KABUL – Since the Taliban takeover in August 2021, Afghanistan has witnessed a devastating decline in press freedom and the plight of journalists. According to the Afghanistan Journalists’ Center (AFJC), the situation has reached alarming proportions as 84% of women journalists lost their jobs facing the harshest consequences of the Taliban’s restrictions.
A representative of the Afghanistan Journalists’ Center (AFJC) in an interview with Global Voices said press freedom itself has been severely compromised. Journalists have become targets of physical violence and arbitrary detention by the Taliban, leading to self-censorship and a chilling effect on critical reporting.

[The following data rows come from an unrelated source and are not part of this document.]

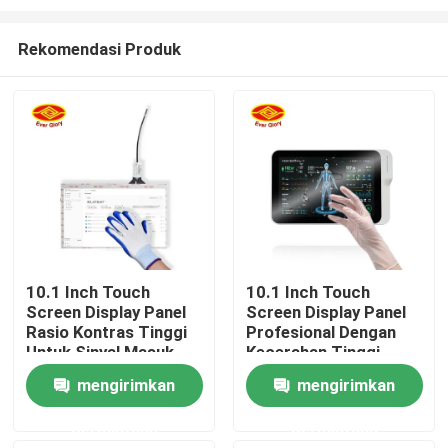
Rekomendasi Produk
10.1 Inch Touch
10.1 Inch Touch
Screen Display Panel
Screen Display Panel
Rumah
Rasio Kontras Tinggi
Profesional Dengan
Untuk Sinyal Masuk
Kecerahan Tinggi
USB
Produk
mengirimkan
mengirimkan
permintaan
permintaan
Video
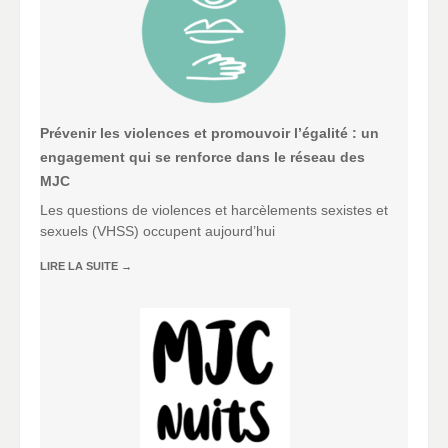
Prévenir les violences et promouvoir l’égalité : un
engagement qui se renforce dans le réseau des
MJC
Les questions de violences et harcèlements sexistes et
sexuels (VHSS) occupent aujourd’hui
LIRE LA SUITE
→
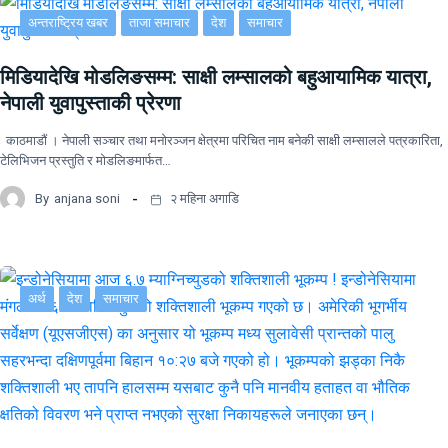
अन्तराष्ट्रिय खबर
ताजा समाचार
देश
समाचार
मिडियादेखि मोडलिङसम्म: साक्षी लम्सालको बहुआयामिक यात्रा,
नेपाली युवापुस्ताकी प्रेरणा
काठमाडौं । नेपाली सञ्चार तथा मनोरञ्जन क्षेत्रमा परिचित नाम बनेकी साक्षी लम्सालले पत्रकारिता,
टेलिभिजन प्रस्तुति र मोडलिङमार्फत…
By
anjana soni
२ महिना अगाडि
अर्थ
देश
समाचार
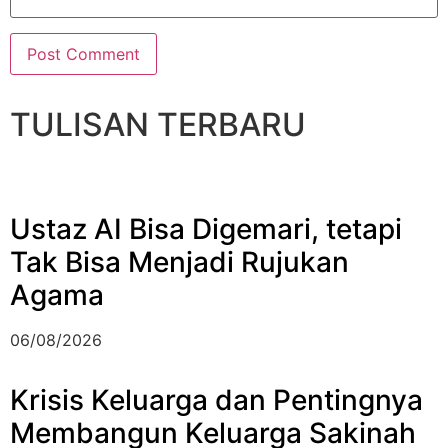
TULISAN TERBARU
Ustaz AI Bisa Digemari, tetapi
Tak Bisa Menjadi Rujukan
Agama
06/08/2026
Krisis Keluarga dan Pentingnya
Membangun Keluarga Sakinah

Many journalists have been forced to flee the country, leaving behind their careers out of fear for their safety.
In just three months of Taliban rule, 43 percent of media outlets in Afghanistan closed their doors. The number of media professionals dwindled from 10,870 in August 2021 to a mere 4,360 by December of the same year.
AFJC, dedicated to safeguarding journalists’ rights and freedom of expression in Afghanistan, documented 366 incidents of media freedom violations during the Taliban’s rule. These include the tragic loss of three journalists’ lives, injuries in 23 cases, 176 detentions with physical violence and torture, 139 threats, and 25 cases of physical harassment.
More than half of Afghanistan’s 600 media outlets have shut down, and numerous journalists, particularly women, have lost their jobs or been compelled to leave the country. The media landscape remains under relentless pressure due to financial challenges and restrictive policies.
To adapt to these dire circumstances, AFJC has shifted its approach. They now operate discreetly while prioritizing the safety and security of their staff and the journalists they assist. They provide essential training in digital security and encryption techniques, offer consultations for detained journalists and their families, and intensify advocacy efforts at both national and international levels.
AFJC continues to maintain the Afghanistan Press Freedom Tracker, the sole platform documenting press freedom violations in the country. Collaborating with international media and press freedom organizations, they amplify Afghan journalists’ voices globally and apply pressure on the Taliban to respect press freedom.
Beyond Taliban control, disinformation, fake news, online harassment, threats, and cyberattacks further undermine press freedom. Women journalists, in particular, face gender discrimination and societal norms that limit their work and endanger their livelihoods. In response to these challenges, Afghan journalists employ various strategies, including self-censorship and utilizing digital platforms to reach broader audiences while mitigating risks.